**WORK TO COMPLETE:** Report back every line from the entries below in which the word "laptop" occurs.
======== SOURCE MATERIAL ========
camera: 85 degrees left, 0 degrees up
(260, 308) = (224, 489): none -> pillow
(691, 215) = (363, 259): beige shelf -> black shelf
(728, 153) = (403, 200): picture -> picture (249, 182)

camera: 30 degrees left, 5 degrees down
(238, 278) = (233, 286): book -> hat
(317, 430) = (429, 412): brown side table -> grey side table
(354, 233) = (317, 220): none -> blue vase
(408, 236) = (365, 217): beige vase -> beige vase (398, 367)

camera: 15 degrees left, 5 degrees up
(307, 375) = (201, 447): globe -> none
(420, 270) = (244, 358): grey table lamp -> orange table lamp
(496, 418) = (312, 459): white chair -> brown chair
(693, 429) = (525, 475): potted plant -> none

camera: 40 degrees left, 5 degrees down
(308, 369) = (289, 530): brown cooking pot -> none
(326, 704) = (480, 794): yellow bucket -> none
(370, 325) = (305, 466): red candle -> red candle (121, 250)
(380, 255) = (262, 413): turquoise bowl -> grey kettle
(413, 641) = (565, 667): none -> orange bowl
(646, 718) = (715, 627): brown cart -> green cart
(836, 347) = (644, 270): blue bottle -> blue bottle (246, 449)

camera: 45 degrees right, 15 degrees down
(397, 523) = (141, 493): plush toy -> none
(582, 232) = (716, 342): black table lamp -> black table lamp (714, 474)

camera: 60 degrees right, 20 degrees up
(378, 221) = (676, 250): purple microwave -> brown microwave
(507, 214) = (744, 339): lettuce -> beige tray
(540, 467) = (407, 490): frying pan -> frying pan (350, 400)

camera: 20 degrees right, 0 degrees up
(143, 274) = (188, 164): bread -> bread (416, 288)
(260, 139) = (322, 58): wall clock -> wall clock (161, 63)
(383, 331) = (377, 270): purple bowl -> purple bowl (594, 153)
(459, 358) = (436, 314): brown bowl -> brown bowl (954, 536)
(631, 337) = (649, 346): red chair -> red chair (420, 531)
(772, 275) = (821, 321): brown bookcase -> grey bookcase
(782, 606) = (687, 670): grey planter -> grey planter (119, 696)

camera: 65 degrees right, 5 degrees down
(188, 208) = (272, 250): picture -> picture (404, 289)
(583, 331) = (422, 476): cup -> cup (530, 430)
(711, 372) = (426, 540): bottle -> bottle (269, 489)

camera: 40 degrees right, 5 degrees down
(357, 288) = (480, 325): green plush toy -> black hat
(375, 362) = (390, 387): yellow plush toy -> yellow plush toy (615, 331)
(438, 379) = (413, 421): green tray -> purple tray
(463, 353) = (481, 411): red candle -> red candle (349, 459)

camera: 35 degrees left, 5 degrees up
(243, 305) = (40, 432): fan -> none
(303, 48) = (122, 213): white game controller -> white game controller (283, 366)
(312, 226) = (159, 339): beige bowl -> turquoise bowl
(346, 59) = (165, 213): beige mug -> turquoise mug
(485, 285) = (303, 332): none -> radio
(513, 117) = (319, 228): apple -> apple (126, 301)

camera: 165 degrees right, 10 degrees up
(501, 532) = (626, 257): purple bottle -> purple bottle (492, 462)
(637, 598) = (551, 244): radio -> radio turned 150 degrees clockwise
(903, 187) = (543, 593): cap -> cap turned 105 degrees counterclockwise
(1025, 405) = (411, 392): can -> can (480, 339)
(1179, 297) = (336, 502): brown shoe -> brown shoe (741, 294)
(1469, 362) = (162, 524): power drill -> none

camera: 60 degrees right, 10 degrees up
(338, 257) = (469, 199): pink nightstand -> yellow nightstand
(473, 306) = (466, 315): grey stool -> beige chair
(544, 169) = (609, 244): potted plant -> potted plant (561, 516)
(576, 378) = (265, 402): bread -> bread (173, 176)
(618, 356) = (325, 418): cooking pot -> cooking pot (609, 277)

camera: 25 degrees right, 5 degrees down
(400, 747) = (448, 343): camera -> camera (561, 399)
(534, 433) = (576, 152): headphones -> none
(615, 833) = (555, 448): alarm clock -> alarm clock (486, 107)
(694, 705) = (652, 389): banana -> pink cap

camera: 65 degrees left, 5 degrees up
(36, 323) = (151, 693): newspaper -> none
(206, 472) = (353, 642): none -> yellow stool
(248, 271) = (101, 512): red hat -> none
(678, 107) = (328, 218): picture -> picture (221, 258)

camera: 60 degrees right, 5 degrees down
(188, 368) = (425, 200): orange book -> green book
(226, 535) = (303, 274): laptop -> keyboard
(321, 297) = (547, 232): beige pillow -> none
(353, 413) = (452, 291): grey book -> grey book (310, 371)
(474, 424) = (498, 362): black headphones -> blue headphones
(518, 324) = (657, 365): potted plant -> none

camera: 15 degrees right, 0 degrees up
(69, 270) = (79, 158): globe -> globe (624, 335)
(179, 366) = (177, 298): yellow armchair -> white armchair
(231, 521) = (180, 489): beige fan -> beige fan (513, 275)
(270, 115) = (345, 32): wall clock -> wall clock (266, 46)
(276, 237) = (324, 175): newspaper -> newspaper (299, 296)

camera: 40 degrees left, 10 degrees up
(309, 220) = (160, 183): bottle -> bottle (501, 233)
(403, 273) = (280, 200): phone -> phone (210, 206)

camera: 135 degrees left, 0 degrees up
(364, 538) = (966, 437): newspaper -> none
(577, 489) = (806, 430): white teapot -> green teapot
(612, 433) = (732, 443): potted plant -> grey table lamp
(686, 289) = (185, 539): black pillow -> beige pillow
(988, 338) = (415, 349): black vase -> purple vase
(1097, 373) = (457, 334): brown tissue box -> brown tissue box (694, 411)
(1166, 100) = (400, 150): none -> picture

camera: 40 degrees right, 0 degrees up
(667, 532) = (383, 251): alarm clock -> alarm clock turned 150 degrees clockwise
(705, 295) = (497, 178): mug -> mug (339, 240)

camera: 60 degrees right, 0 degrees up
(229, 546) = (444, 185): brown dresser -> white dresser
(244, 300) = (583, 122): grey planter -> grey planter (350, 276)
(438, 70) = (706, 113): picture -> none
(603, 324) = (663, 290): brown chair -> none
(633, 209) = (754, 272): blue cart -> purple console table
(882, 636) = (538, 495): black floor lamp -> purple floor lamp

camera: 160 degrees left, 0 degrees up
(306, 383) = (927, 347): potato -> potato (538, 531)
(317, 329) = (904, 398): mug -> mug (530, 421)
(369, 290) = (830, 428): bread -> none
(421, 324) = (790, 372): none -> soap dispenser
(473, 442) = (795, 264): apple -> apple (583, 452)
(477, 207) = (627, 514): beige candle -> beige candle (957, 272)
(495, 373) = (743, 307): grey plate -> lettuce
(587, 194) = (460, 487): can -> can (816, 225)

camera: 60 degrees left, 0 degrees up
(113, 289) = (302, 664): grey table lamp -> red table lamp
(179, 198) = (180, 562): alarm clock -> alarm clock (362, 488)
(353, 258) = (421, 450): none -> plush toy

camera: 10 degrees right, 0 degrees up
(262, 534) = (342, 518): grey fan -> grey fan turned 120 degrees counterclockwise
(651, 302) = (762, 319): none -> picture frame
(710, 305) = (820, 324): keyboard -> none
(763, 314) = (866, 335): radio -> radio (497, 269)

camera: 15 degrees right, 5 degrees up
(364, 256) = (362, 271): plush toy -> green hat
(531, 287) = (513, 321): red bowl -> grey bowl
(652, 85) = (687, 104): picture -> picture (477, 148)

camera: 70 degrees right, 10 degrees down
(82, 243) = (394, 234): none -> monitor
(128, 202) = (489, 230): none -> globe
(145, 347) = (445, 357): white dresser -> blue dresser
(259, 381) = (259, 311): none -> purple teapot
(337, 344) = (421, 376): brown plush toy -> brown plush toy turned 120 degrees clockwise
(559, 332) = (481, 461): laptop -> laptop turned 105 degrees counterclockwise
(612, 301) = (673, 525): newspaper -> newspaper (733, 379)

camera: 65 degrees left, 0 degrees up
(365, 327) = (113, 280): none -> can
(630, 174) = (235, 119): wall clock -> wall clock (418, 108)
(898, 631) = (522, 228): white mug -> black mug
========
**YOUR SOLUTION:**
(226, 535) = (303, 274): laptop -> keyboard
(559, 332) = (481, 461): laptop -> laptop turned 105 degrees counterclockwise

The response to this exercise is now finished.